What Your Belly Fat Says About Your Health

Dietary and nutritional content reviewed by Jasmin Gorostiza, DT, DM, DSS, CFPP.️

what-belly-fat-says-about-you
Studies have found a relationship between your belly fat and your overall health.

The debate over accepted weight and body mass index (BMI) versus a trim tummy continues to sprout up in health-conscious circles. Many doctors are continuing to tout that anyone who maintains a weight within what is considered a normal and “healthy” range will be considered safe from the worst health conditions, this is proving to be different from reality. And that reality is about to shock you. Related Read: Here’s Where To Order Frozen Nutrisystem Food

The greater your amount of stored abdominal fat, the higher your chances of developing or having heart disease, high cholesterol, cancer, or even dying earlier than your peers. To lose weight while you can may improve your chances of enjoying a long life with your family.

… of the 44,000 participating individuals, those with slimmed down middles tended to live longer than their weightier counterparts. 

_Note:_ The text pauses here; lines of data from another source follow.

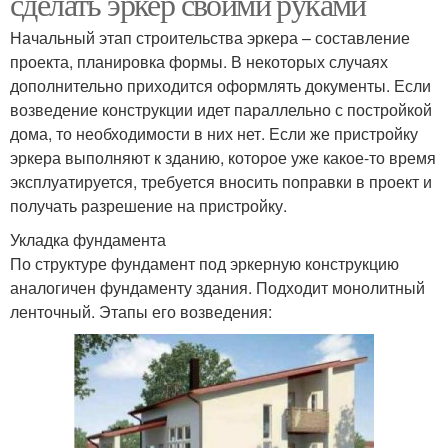
сделать эркер своими руками
Начальный этап строительства эркера – составление
проекта, планировка формы. В некоторых случаях
дополнительно приходится оформлять документы. Если
возведение конструкции идет параллельно с постройкой
дома, то необходимости в них нет. Если же пристройку
эркера выполняют к зданию, которое уже какое-то время
эксплуатируется, требуется вносить поправки в проект и
получать разрешение на пристройку.
Укладка фундамента
По структуре фундамент под эркерную конструкцию
аналогичен фундаменту здания. Подходит монолитный
ленточный. Этапы его возведения: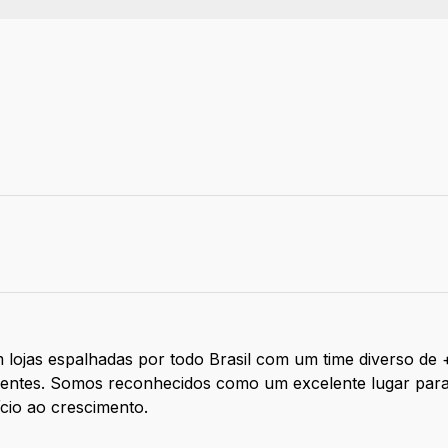
 - SP
ga: Efetivo
 lojas espalhadas por todo Brasil com um time diverso de
clientes. Somos reconhecidos como um excelente lugar par
ício ao crescimento.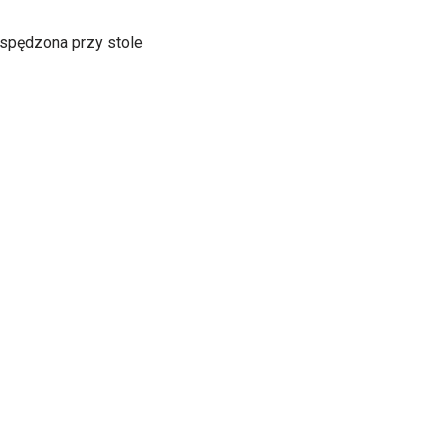
a spędzona przy stole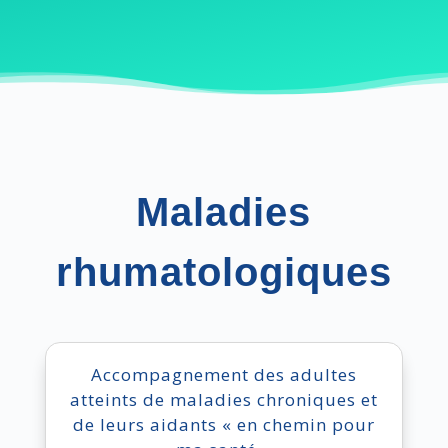
Maladies
rhumatologiques
Accompagnement des adultes
atteints de maladies chroniques et
de leurs aidants « en chemin pour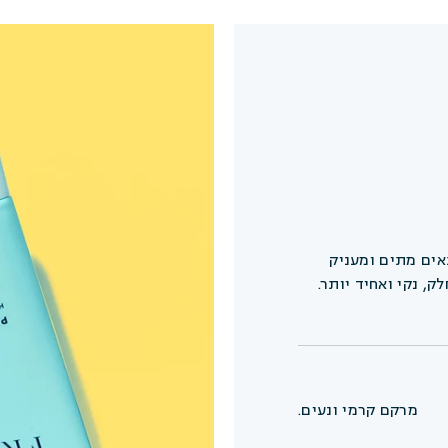
יתרונות
איך להשתמש
רכיבים
אים מתים ומעניק
ק, נקי ואחיד יותר.
מרקם קרמי ונעים.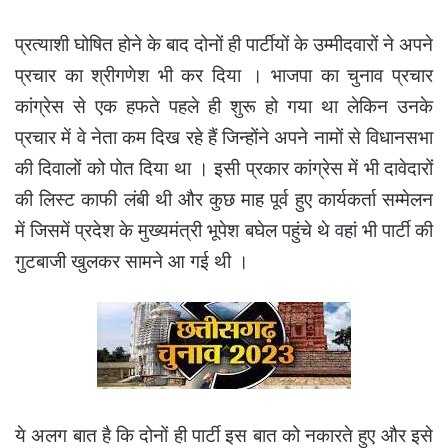
प्रत्याशी घोषित होने के बाद दोनों ही पार्टीयों के उम्मीदवारों ने अपने
प्रचार का श्रीगणेश भी कर दिया । भाजपा का चुनाव प्रचार
कांग्रेस से एक हफते पहले ही शुरू हो गया था लेकिन उनके
प्रचार में वे नेता कम दिख रहे हैं जिन्होंने अपने नामों से विधानसभा
की दिवालों को पोत दिया था । इसी प्रकार कांग्रेस में भी दावेदारों
की लिस्ट काफी लंबी थी और कुछ माह पूर्व हुए कार्यकर्ता सम्मेलन
में जिसमें प्रदेश के मुख्यमंत्री भूपेश बघेल पहुंचे थे वहां भी पार्टी की
गुटबाजी खुलकर सामने आ गई थी ।
ये अलग बात है कि दोनों ही पार्टी इस बात को नकारते हुए और इसे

The United States National Institutes of Health performed a Nurses’ Health Study over a sixteen year period which showed, that of the 44,000 participating individuals, those with slimmed down middles tended to live longer than their weightier counterparts. This proved that weight loss is not just about looking your best; it is also about living longer!

Women with waist circumferences of more than thirty-four inches were almost twice as likely to suffer from heart disease and cancer. This was compared to women with a waist size of twenty-seven inches and occurred in spite of the fact that those with a larger abdomen still fell within the parameters of a normal body size.

This is just too bad for that chart that shows what a “healthy” body weight is. It is a shame that those graphs are not helpful and could be detrimental to your long term health. Fortunately, we now know this while we can still do something about it! Related read: How to lose weight with Nutrisystem

Ideal body weight and an acceptable body mass index (BMI) have proven to have less to do with life expectancy than something as simple as how small your waist is.

Ideal body weight and an acceptable body mass index (BMI) have proven to have less to do with life expectancy than something as simple as how small your waist is. Even if you fall within the range of what is considered normal, it does not mean that you are any healthier and will live any longer than someone with a slightly higher BMI and smaller waistline.

Consider this: as a woman, your midsection is where you store the most fat. We all hate it, but it is true. Higher body fat content will cause a host of unwanted health problems that none of us want. Therefore, we should diet and pare down our waists to achieve optimal results.

It is shocking, but it is quite possible to have what is considered a normal body weight and still have too much fat around your midsection. This is being proven time and time again by research and studies from the best medical institutions in the world.

To further prove that this theory is correct, the Mayo Clinic Proceedings published an article in March of this year that detailed these findings. Additionally, the Archives of Internal Medicine has publicized research that illustrates these very same outcomes.

The result is that they all highly advise you lose weight around your middle before you have any of these problems. Consider abdominal weight loss a preemptive strike against cancer and heart disease. Related read: Diet coupons offer instant discount

Living longer and being able to enjoy your life is what we would all love to experience. The best possible chance we give ourselves is slimming down our midsections.

Living longer and being able to enjoy your life is what we would all love to experience. The best possible chance we give ourselves is slimming down our midsections. A shorter lifespan is simply not worth having a larger waist. While not every woman will enjoy a twenty-seven inch middle, to be as small as possible is much healthier for you in the long run.

Have you measured your waistline lately?

3 thoughts on “What Your Belly Fat Says About Your Health

  1. Your article makes a lot of sense. It’s really not about the weight, it’s about the stored fat in the belly area. And yes, I have that as well. I had always thought that that FAT in my belly area came with age. (But then, of course, it does come with age 🙂 ) The good thing is that I can do something about it now. I’m definitely considering Nutrisystem.